Inheritance in access controls

In Data Access, inheritance allows you to link access controls together, enabling you to reuse existing rules. This simplifies administration, improves scalability, and aligns your security model with how your business operates.

Your organization may want to manage access by separating technical roles (aligning with how data is modeled) from functional roles (aligning with how the business operates). You can use inheritance to bridge these layers:

By nesting technical roles inside functional roles, you can update your data architecture or your team structure independently, without breaking your entire access model.

You can also use a role as a group by adding users to its Who component and granting them permissions by nesting other existing roles into its What component. This approach eliminates the need for IT-managed groups in external identity providers.

How inheritance works

An access control can inherit both beneficiaries (who gets access) and permissions (what data is being accessed). When defining the Who logic of an access control, you can add identities as well as other roles. Similarly, when defining the What logic of an access control, you can add data objects as well as other access controls.

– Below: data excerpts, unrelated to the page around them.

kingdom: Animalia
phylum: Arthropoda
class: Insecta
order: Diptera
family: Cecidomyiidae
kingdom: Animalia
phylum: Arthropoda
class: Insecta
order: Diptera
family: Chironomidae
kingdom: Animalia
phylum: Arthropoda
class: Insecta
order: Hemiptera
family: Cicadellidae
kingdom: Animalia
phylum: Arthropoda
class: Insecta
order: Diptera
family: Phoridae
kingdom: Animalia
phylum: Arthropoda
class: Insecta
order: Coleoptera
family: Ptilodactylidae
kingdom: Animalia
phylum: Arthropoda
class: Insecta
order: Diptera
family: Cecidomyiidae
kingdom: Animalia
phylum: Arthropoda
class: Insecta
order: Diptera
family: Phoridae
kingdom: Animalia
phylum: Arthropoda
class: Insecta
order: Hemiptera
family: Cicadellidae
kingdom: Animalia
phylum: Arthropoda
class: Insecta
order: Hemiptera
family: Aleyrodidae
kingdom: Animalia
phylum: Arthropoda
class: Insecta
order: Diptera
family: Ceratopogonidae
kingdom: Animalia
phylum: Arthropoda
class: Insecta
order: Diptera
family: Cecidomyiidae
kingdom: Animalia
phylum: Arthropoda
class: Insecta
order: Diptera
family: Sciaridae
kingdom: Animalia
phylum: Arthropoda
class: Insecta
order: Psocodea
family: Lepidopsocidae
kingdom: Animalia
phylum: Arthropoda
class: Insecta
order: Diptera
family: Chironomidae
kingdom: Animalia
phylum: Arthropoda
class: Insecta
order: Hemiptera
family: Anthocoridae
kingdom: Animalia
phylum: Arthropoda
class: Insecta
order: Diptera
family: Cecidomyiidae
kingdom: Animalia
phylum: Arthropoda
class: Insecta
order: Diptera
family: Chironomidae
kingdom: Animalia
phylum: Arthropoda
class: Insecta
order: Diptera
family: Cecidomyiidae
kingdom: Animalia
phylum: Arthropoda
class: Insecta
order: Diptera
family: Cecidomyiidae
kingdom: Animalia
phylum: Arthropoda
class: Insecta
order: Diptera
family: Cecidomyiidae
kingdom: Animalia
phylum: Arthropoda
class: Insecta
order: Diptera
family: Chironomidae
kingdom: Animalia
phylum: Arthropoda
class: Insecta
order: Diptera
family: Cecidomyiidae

Only roles can inherit other access controls, whether they are other roles, column masks, or row filters. Column masks and row filters merely mask or hide data, so they can't inherit other access controls themselves.

The following table shows the differences between inheriting beneficiaries and inheriting permissions in an access control.

Feature Inheriting beneficiaries (Who component) Inheriting permissions (What component)
Action You add an existing role to the Who component of your access control. You add an existing role (or other type of access control) to the What component of your access control.
Meaning

You are granting the access defined in your access control to the beneficiaries of the added role.

Depending on the type of access control, granting access means one of the following:

  • Role: Giving access to a data object (database, schema, table, or folder).
  • Column mask: Unmasking masked columns.
  • Row filter: Giving access to rows subject to row filters.

You are granting the access defined in the added role to the beneficiaries of your access control.

Result

The beneficiaries of the added role automatically inherit the access defined in your access control.

The beneficiaries of your access control automatically inherit the access defined in the added role.

Reciprocal view Your access control appears in the What component of the added role.

Your access control appears in the Who component of the added role.

Use case

To grant access to large groups of users, without manual reassignment.

To create high-level functional roles that inherit permissions from multiple lower-level, technical roles.

Approval

None.

If you do not own the item you added to your What component, an access request is sent to the owner of the item for approval. The owner of the item must approve the request for the inheritance link to be established.
Note Different data sources handle inheritance in different ways. For data sources that support inheritance (for example, Snowflake), the inheritance structure in Data Access is mapped directly. For data sources that don't support inheritance (for example, BigQuery), the inheritance structure is flattened to ensure the same result.

Scenarios for using inheritance

You can apply inheritance logic to roles, masks, and filters to achieve specific outcomes.

Using a role as a group for inherited access

Suppose that you have a team of 10 analysts who all need the same access. Traditionally, you might rely on IT to manage a group for them in an external identity provider, such as Microsoft Entra ID or Okta. With Data Access, you can bypass this bottleneck. You can create a new role named Sales Dashboard and add the 10 analysts to its Who component. The Sales Dashboard role now effectively functions as a virtual group. Every time a new analyst joins the team, you can simply add them to the Who component of the role directly, instead of waiting for IT to update the external group.

Additionally, instead of adding raw tables to the Sales Dashboard role, you can add other existing technical roles (for example, Sales Analytics) into its What component. By doing this, the 10 analysts in the Who component automatically inherit the access defined in the roles added to the What component. From your perspective, you added existing roles into your What component to give your team access (inheriting permissions). From the perspective of those existing technical roles you added, your "Sales Dashboard" role has been added to their Who component (inheriting beneficiaries).

Using a functional role to inherit technical permissions

To understand how inheritance works in practice, consider the following model, where technical roles are mapped to functional roles to manage access for two identities, Elton and Emma.

Inheritance model

In the model, Sales Data and Marketing Data are technical (low-level) roles, which are modeled directly after your data structure.

In this technical layer, Elton is assigned directly to Sales Data. This allows him to select from the Transactions and Leads tables.

In the model, Regional Analyst is a functional (high-level) role, which aligns with how your business operates. Instead of manually adding individual data objects to this functional role, you add the existing technical roles to its scope.

In this functional layer, Emma is assigned to the Regional Analyst role. She automatically inherits the permissions from both technical roles, Sales Data and Marketing Data. This allows her to select from the Transactions and Leads tables, as well as read from the Marketing schema and Campaign folder.

The inheritance structure gives Elton the specific access required for sales-focused tasks, without being exposed to broader marketing data. It gives Emma a broader set of permissions than Elton, providing her with a complete map of the data products she needs to oversee.

Visualizing inheritance

On the access control page, you can see the complete set of data objects and identities by clicking Show all.